Senior journalist Zahid Hussain, who went to Miramshah and Mir Ali in November, underlined the magnitude of the operation. According to him, it was “unique in many ways”, partly because “the role of intelligence has contributed hugely to the targeting precision of militant sanctuaries”. The army also claimed that the Haqqani network had not been spared, something Washington was bound to approve of. Indeed, Lieutenant General Joseph Anderson, an American senior commander of the Nato forces based in Afghanistan, told The Washington Post in mid-November that the North Waziristan operation had “disrupted” the network’s “efforts here and has caused them to be less effective in terms of their ability to pull off an attack here in Kabul”. And General Austin, after welcoming General Sharif in Washington, lauded the Pakistan army for its “commitment, professionalism and achievement in the fight against terror” and in Operation Zarb-e-Azb.

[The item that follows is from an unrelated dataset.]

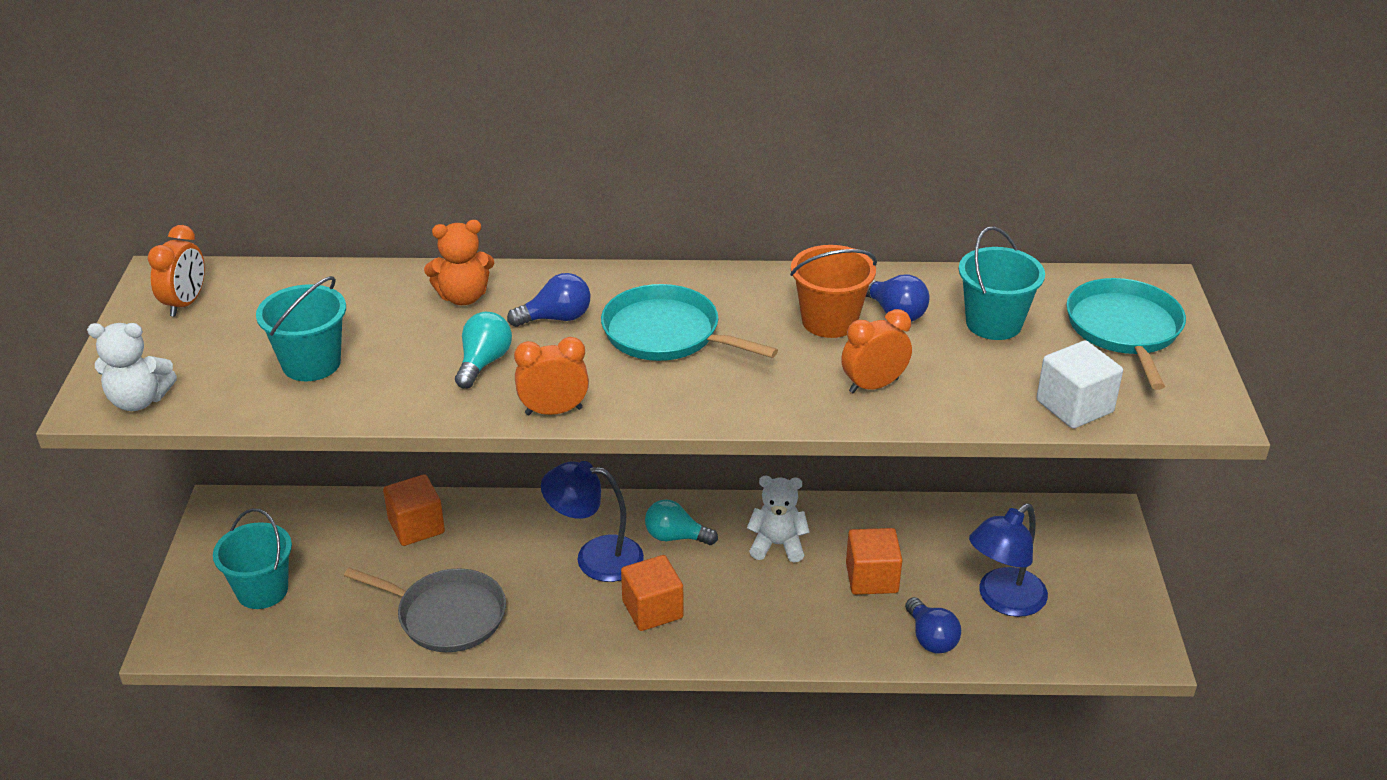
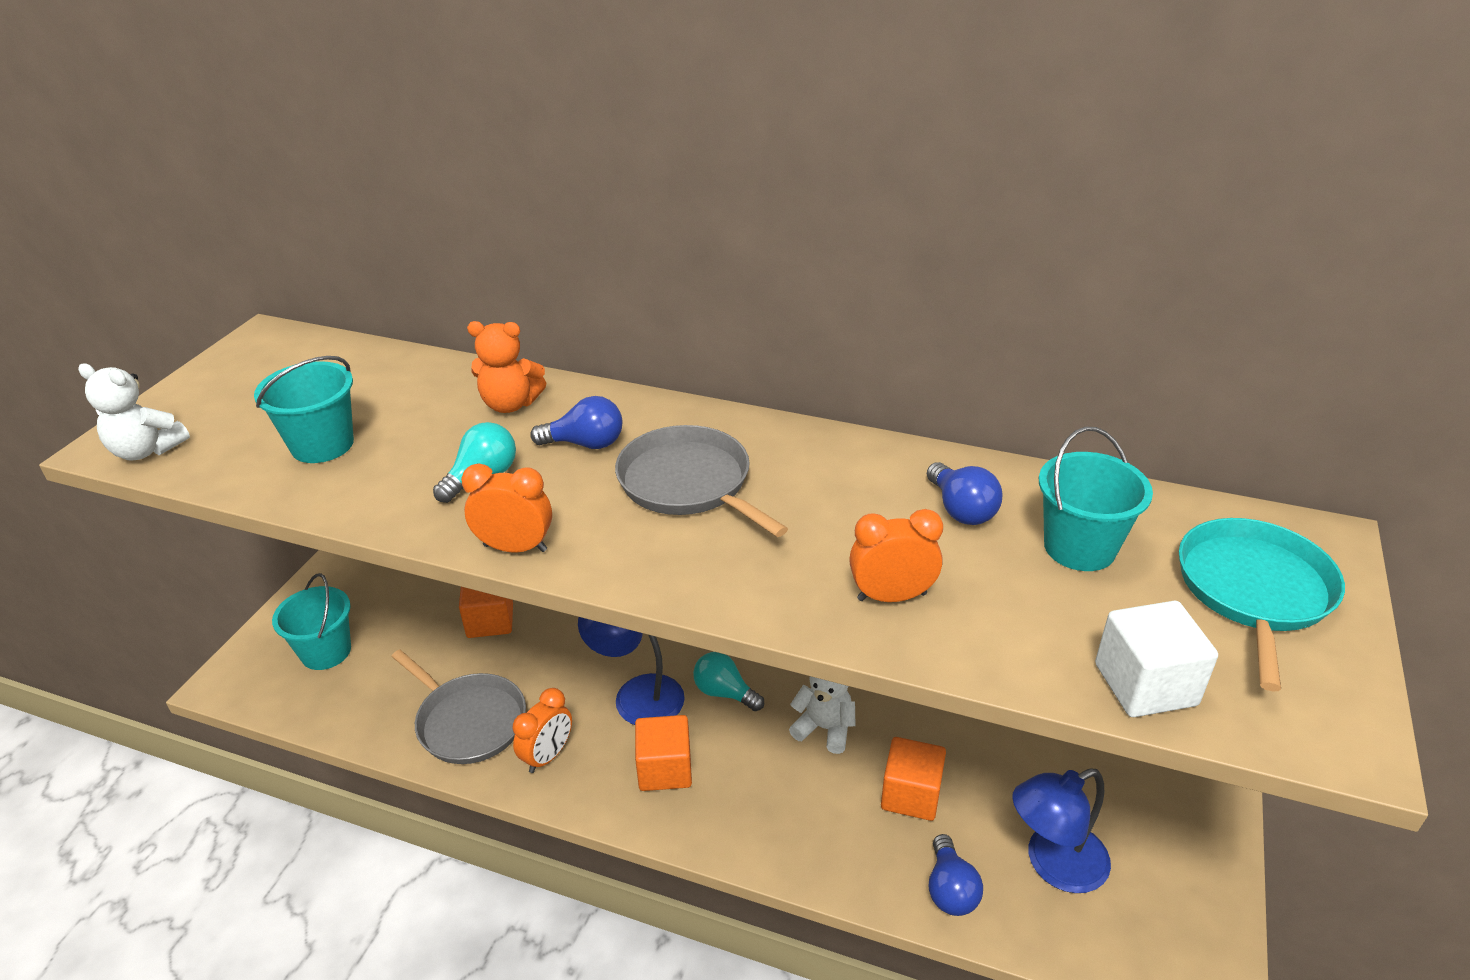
camera: 20 degrees right, 0 degrees up
(185, 303) = (262, 364): orange clock -> orange clock (548, 756)
(666, 334) = (689, 483): turquoise pan -> grey pan
(829, 321) = (878, 505): orange bucket -> none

Third, Washington was also happy to see a degree of rapprochement between Kabul and Islamabad in the post-Karzai era. General Sharif, incidentally, played a part in this thaw. On a visit to Kabul in early November, he “offered the full range of training courses and facilities in Pakistan’s training institutions to Afghan security forces”. Pakistan had made the same offer before, but this time, Kabul did not turn it down immediately. Later that month, President Ashraf Ghani made a trip to Pakistan, the third country he visited as head of state, after China and Saudi Arabia. The visit began at the Rawalpindi GHQ, where he met General Sharif again. Washington, which feels better relations between Kabul and Islamabad are key to regional stability, saw the visit as confirmation of the new warmth. On November 21, Obama called Pakistan Prime Minister Nawaz Sharif, not only to inform the latter of his forthcoming visit to India, but also to talk about Af-Pak relations. Obama said that he “appreciated Prime Minister Sharif’s efforts in this regard and called it pivotal for the peace and stability of the region”. He also expressed willingness to take US-Pakistan relations “one step beyond” current levels.

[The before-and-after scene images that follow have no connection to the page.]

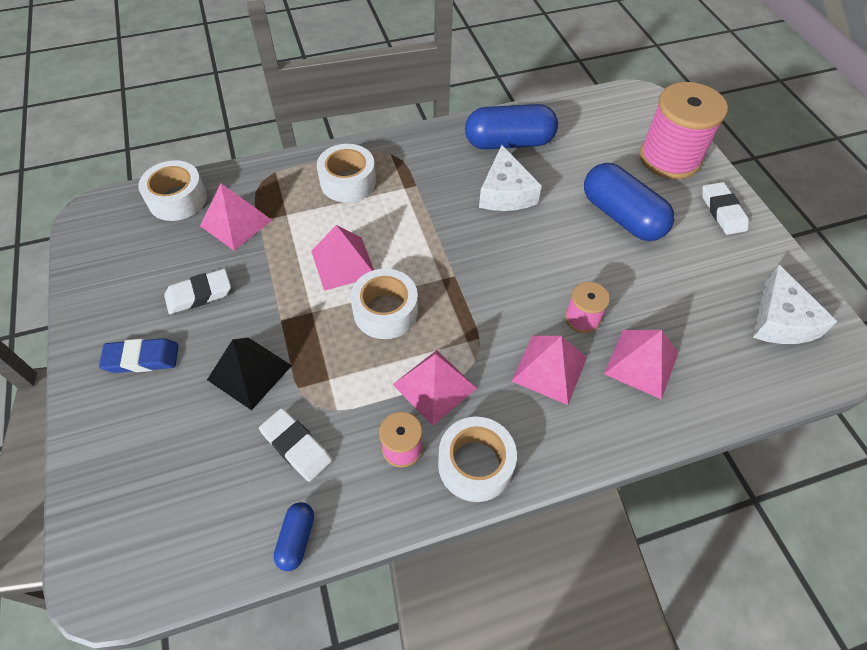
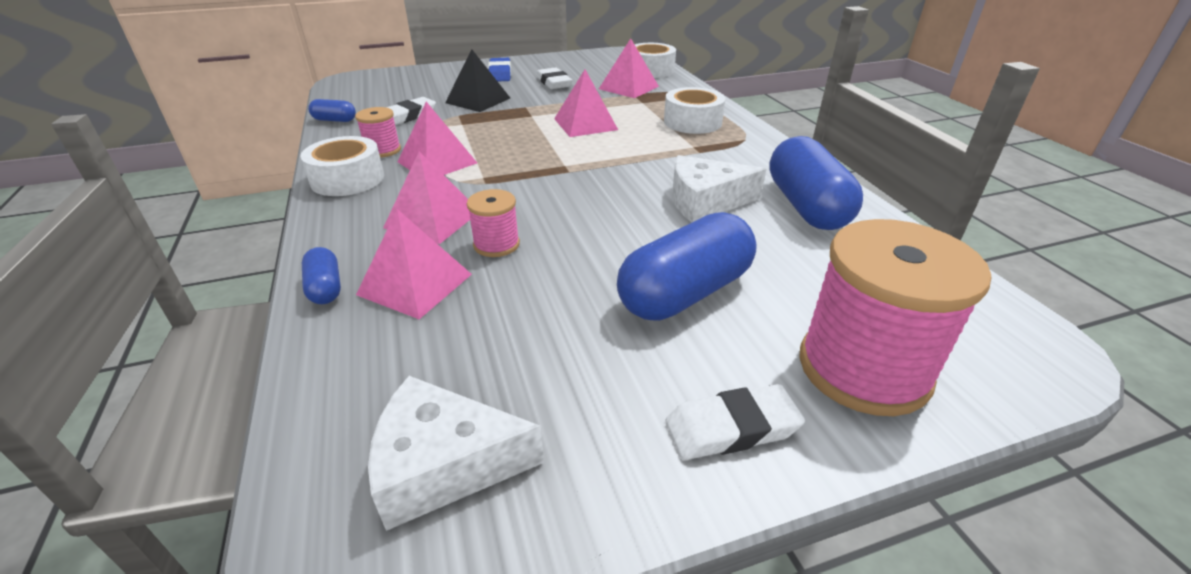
camera: 90 degrees right, 20 degrees down
(385, 311) = (527, 141): white tape -> none
(658, 423) = (325, 288): none -> blue capsule

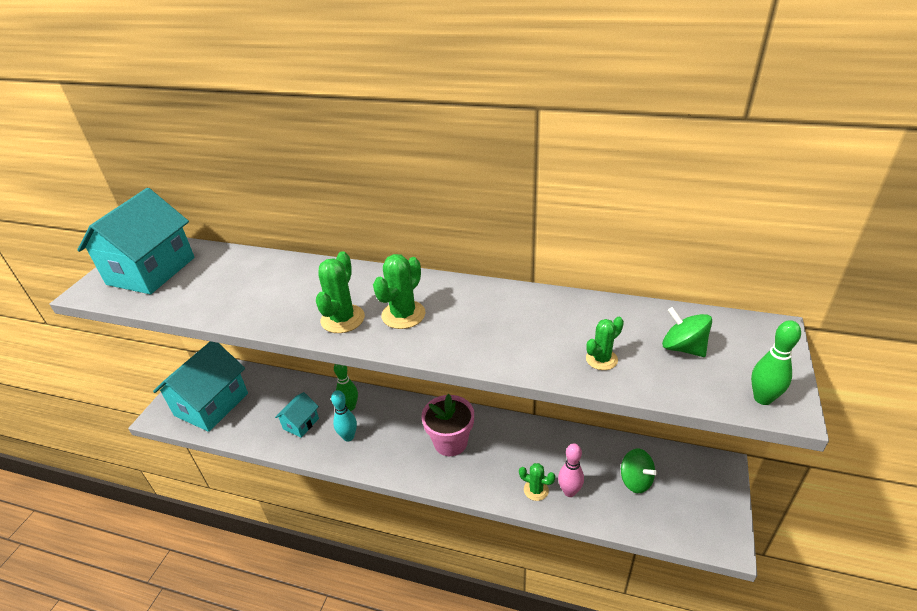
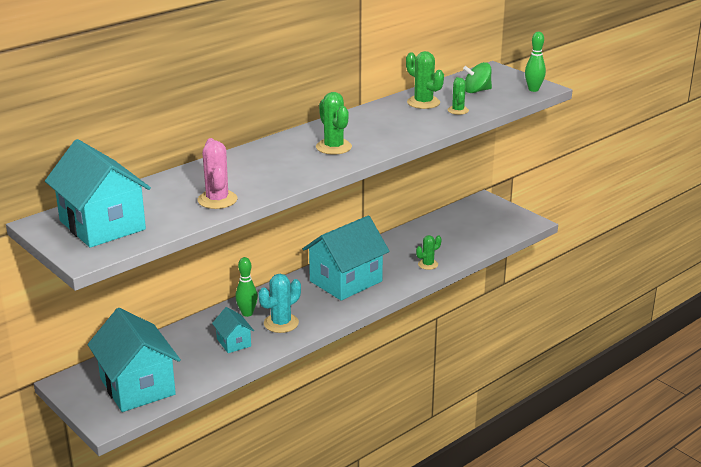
camera: 60 degrees left, 10 degrees down
(230, 303) = (217, 200): none -> pink cactus
(342, 319) = (307, 166): green cactus -> green cactus (423, 102)
(348, 437) = (281, 323): turquoise bowling pin -> turquoise cactus
(450, 442) = (346, 281): pink flower pot -> turquoise house
(569, 491) = (443, 253): pink bowling pin -> none
(635, 480) = (461, 229): green spinning top -> none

How deep and sustainable can the US-Pakistan rapprochement be this time? This primarily depends on the Pakistan army’s determination to fight Islamist groups in toto. If it does not, the North Waziristan operation may not be such a turning point. It was possibly launched under pressure from China, which is increasingly fearful of Uighur militants, who are trained in the Federally Administered Tribal Areas. The Uighurs, as well as their Uzbek allies, might have been the operation’s main targets, while the Pakistan army may continue to protect some of its old Islamist partners, including Lashkar-e-Toiba activists. According to Associated Press journalist Ken Dilanian, “Several US officials said in interviews that the double game continues, because key Haqqani leaders were warned in advance about the [North Waziristan] offensive and decamped to Pakistani cities.”

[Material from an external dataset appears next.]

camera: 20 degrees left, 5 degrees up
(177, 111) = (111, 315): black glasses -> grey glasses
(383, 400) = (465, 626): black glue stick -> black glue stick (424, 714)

Second, the US-Pakistan relationship will not be fully back on track if the former does not respect the sovereignty of the latter more explicitly. In the past, when the US and Pakistan worked in tandem, the former was respectful of the latter’s sovereignty — this is evident from the way in which former Pakistan President Zia-ul-Haq could do almost anything he wanted with American money that was meant to be channelled towards the Afghan mujahideen. Today, drone strikes are a bone of contention and will continue to be controversial unless responsibility for them is handed over to the Pakistan army. In spite of the decreasing number of strikes, the complete termination of such operations does not seem probable. According to the New America Foundation, the number of strikes has fallen from 73 in 2011 to 48 in 2012, 27 in 2013 and 22 in 2014. The number of casualties has followed the same trend: 849 in 2010, 517 in 2011, 306 in 2012, 153 in 2013 and 143 in 2014. But even 20 drone strikes a year can be instrumentalised in the political arena by Imran Khan and others.
Third, the relaunch of US-India relations may affect the US-Pakistan equation. Obama’s 2010 visit to India was not received well in Islamabad — all the more because he never went to Pakistan. And Obama’s next visit to India, scheduled for January 2015, charged with the symbolic load of Republic Day celebrations, may not be appreciated either if it results in a substantial rapprochement.
Last but not least, mutual distrust at the societal level has reached unprecedented heights. According to a July 2014 Pew survey, 14 per cent of Pakistanis had a favourable opinion of the US (the corresponding number for 2006 was 27 per cent), while 18 per cent of Americans viewed Pakistan positively.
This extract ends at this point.